Prime Generator Algorithm

The primgen program simply generates prime numbers until you get bored and stop it (likely), the maximum integer size is reached (unlikely), or the program runs out of memory (much more likely than the last one). It is based on the sieve method, and is quite fast.

To present the algorithm used by pgen, we will start with the simple-minded prime generation method. It is based on a double loop like this: this:

for n := 2 to infinity do for d := 2 to n / 2 do if d divides n then proceed to the next n print n

Now, we will try to improve the efficiency. First, we observe that the inner loop needs only to check the d values which are themselves prime. Since it has already identified these values, we need only remember them. So now we have:

primes := { } for n := 2 to infinity do for each d in primes do if d divides n then proceed to the next n print n primes := primes + {n}

This version is faster because the inner loop performs fewer iterations. It is possible to make it still faster, however, by using a better data structure for primes For this, first off, we observe that any given prime number eliminates a series of its multiples in increasing order. For instance, as n increases, the prime number 2 will eliminate 4, 6, 8, 10, …, in that order. The prime number 7 eliminates 14, 21, 28, and so forth. This means that, for any prime, we can predict which n value will be eliminated next. This leads to the notion of an eliminator object. It is a pair of numbers, a prime and one of its multiples. The multiple is the next n value which it will eliminate. It also has a method advance which moves it to its next victim. That simply means adding the prime to the multiple to create the next multiple. We keep a collection of these. For each n value, we check to see if a member of our eliminator collection eliminates n. If so, we know that that n is not prime, and we advance the eliminator. The algorithm becomes:

eliminators := { } for n := 2 to infinity do if eliminators contains some element e = (p, n) then advance e to (p, n + p) if there are any other e′ = (p′, n), advance them, too. proceed to the next n print n eliminators := eliminators + {(n, 2n)}

Here's what that looks like:

n eliminators Action
2 Print n
3 (2,4) Print n
4 (2,4), (3,6) Eliminate n
5 (2,6), (3,6) Print n
6 (2,6), (3,6), (5,10) Eliminate n
7 (2,8), (3,9), (5,10) Print n
8 (2,8), (3,9), (5,10), (7,14) Eliminate n
9 (2,10), (3,9), (5,10), (7,14) Eliminate n
10 (2,10), (3,12), (5,10), (7,14) Eliminate n
11 (2,12), (3,12), (5,15), (7,14) Print n
12 (2,12), (3,12), (5,15), (7,14), (11, 22) Eliminate n
. . .

The supposed speed improvement in this version comes from replacing the loop through primes with an if test on the contents of eliminators.
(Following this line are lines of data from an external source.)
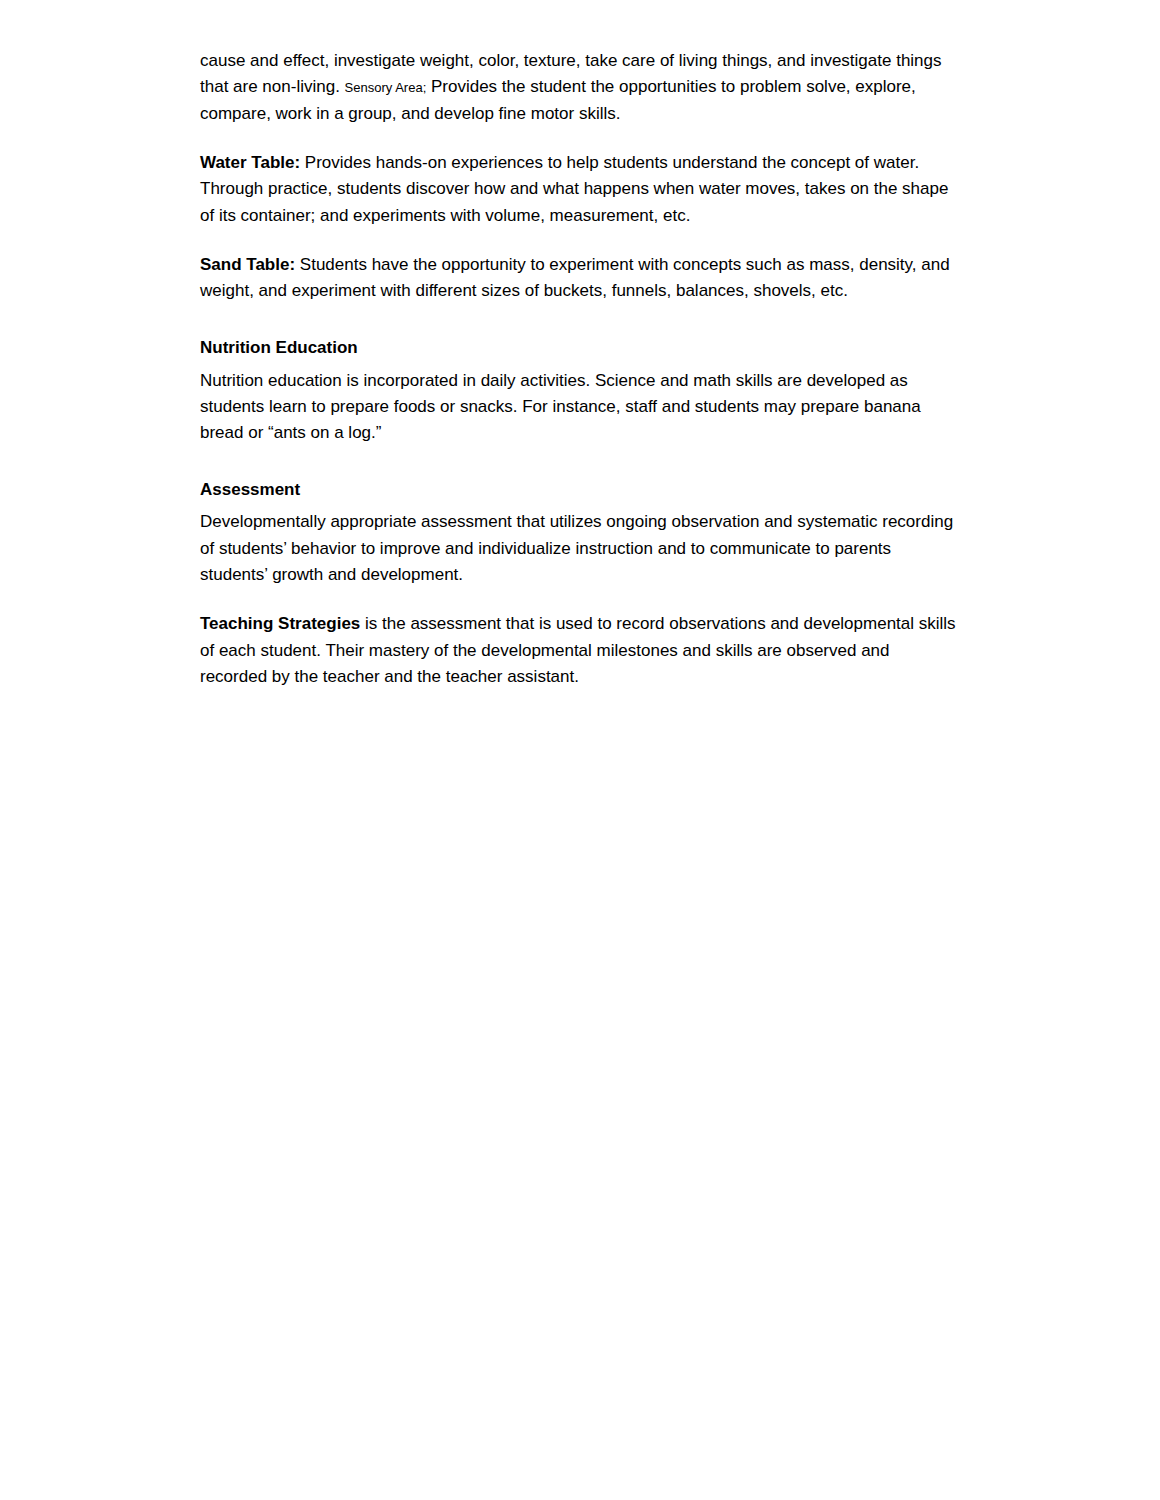cause and effect, investigate weight, color, texture, take care of living things, and investigate things that are non-living. Sensory Area; Provides the student the opportunities to problem solve, explore, compare, work in a group, and develop fine motor skills.
Water Table: Provides hands-on experiences to help students understand the concept of water. Through practice, students discover how and what happens when water moves, takes on the shape of its container; and experiments with volume, measurement, etc.
Sand Table: Students have the opportunity to experiment with concepts such as mass, density, and weight, and experiment with different sizes of buckets, funnels, balances, shovels, etc.
Nutrition Education
Nutrition education is incorporated in daily activities. Science and math skills are developed as students learn to prepare foods or snacks. For instance, staff and students may prepare banana bread or “ants on a log.”
Assessment
Developmentally appropriate assessment that utilizes ongoing observation and systematic recording of students’ behavior to improve and individualize instruction and to communicate to parents students’ growth and development.
Teaching Strategies is the assessment that is used to record observations and developmental skills of each student. Their mastery of the developmental milestones and skills are observed and recorded by the teacher and the teacher assistant.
But this isn't a real improvement if the test requires us to just loop through eliminators instead. To avoid that, we need a data structure which can quickly answer the question “does eliminators contains some eliminator e = (p, n)”. First observe that, at each step, if there is an eliminator for n in eliminators, it is always one with the smallest multiple. Therefore we organize eliminators as a heap. A heap is a data structure from which it is efficient to find and remove the smallest (or largest) item.

I use the vector class from the C++ standard libraries to hold eliminators. The standard libraries also provide the methods to order the contents of a vector as a heap.


Source: This algorithm is hardly original. The Sieve of Eratosthenes is a classical approach. This particular implementation was suggested by a data structures book I have by Augenstein and Tenenbaum, which is nearly as ancient. (The application language is PL/I, which might give you clue, if you've heard of PL/I.) My implementation is rather different from theirs (better, I think), but omits some optimizations which they suggest.